[Actividad 1] Transcribe del texto sobre la especulación inmobiliaria en China el pasaje que comienza con "In by Andrea" y continúa hasta "su propio crecimiento?".
[Actividad 2] Resume en dos oraciones el texto sobre la especulación inmobiliaria en China.

[Fragmento de texto]
((

La especulación inmobiliaria pesa sobre el futuro de China

In by Andrea Pira

El gobierno intenta una vez más a desinflar la burbuja inmobiliaria y esta vez lo hace con un paquete de medidas que afectan a las segundas residencias, aunque termina deprimiendo la bolsa. Un intento que tiene sentido si se entiende en el largo plazo, y eso, con la condición de que tenga éxito.

El gobierno anunció una serie de medidas para enfriar el mercado inmobiliario el viernes 1 de marzo. Tres días más tarde, las empresas del sector perdieron un promedio del 9.5% en la plaza de Shanghai y arrastraron consigo toda la bolsa (- 3.7%) e incluso al Asia central.

El mundo descubre la burbuja inmobiliaria china: interna, estructural, ligada al boom económico de la década pasada.

Los observadores económicos están empezando a preguntarse si valdrá la pena esta medida. ¿China puede amenazar con cortar las alas de su propio crecimiento?

La respuesta es: Sí. Pero para ello hay que analizar las dos caras de la moneda.

Estas dos caras son las previsiones a corto y largo plazo. De hecho, los mercados reaccionan negativamente en el corto plazo, tras el impuesto del 20% sobre las transacciones que impliquen segundas residencias, al aumento de la hipoteca y al aumento del pago inicial para la compra de una propiedad.

La intención, a pesar de las reacciones inmediatas de la bolsa, no es deprimir el mercado y las medidas se podrían definir incluso como “suaves”.

Hay que decir que hoy en día existe un impuesto sobre la propiedad pero que se aplica con carácter experimental sólo en Shanghai y Chongqing. En otras ciudades, como Beijing, se prefiere un impuesto sobre las ganancias de capital, es decir, que sólo aumenta cuando suben los precios de la casa. Esto no disminuye el valor de la propiedad, no afecta a los ingresos, pero sí los réditos especulativos.

Al mismo tiempo, se ha sugerido que las nuevas normas deben extenderse a todo el territorio nacional, lo que revela un plan coherente y, por supuesto, pensado a largo plazo.

A pesar de los intentos anteriores por parte del gobierno para actuar sobre los préstamos bancarios, los precios inmobiliarios en las cien ciudades más grandes de China registraron un crecimiento del 2.5% en febrero. Lo que culmina un incesante crecimiento que duró nueve meses.

El Buró Nacional de Estadísticas informa que los precios subieron un 6.8% en 2011 y 7.7% en 2012.

))

[Contenido del material]
((

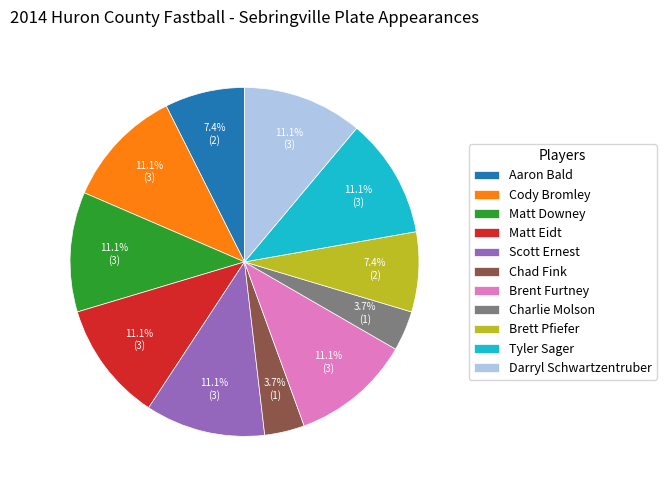

To the nearest percent, what portion does Brent Furtney represent?

11%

))

[Respuesta escrita 1]
In by Andrea Pira

El gobierno intenta una vez más a desinflar la burbuja inmobiliaria y esta vez lo hace con un paquete de medidas que afectan a las segundas residencias, aunque termina deprimiendo la bolsa. Un intento que tiene sentido si se entiende en el largo plazo, y eso, con la condición de que tenga éxito.

El gobierno anunció una serie de medidas para enfriar el mercado inmobiliario el viernes 1 de marzo. Tres días más tarde, las empresas del sector perdieron un promedio del 9.5% en la plaza de Shanghai y arrastraron consigo toda la bolsa (- 3.7%) e incluso al Asia central.

El mundo descubre la burbuja inmobiliaria china: interna, estructural, ligada al boom económico de la década pasada.

Los observadores económicos están empezando a preguntarse si valdrá la pena esta medida. ¿China puede amenazar con cortar las alas de su propio crecimiento?

[Respuesta escrita 2] El 1 de marzo, el gobierno chino anunció medidas para enfriar el mercado inmobiliario, entre ellas un impuesto del 20% sobre las transacciones de segundas residencias, y tres días después las empresas del sector perdieron un promedio del 9.5% en la plaza de Shanghai. Aunque los mercados reaccionaron negativamente a corto plazo, la intención no es deprimir el mercado, sino seguir un plan coherente pensado a largo plazo, mientras los precios inmobiliarios acumulan nueve meses de crecimiento.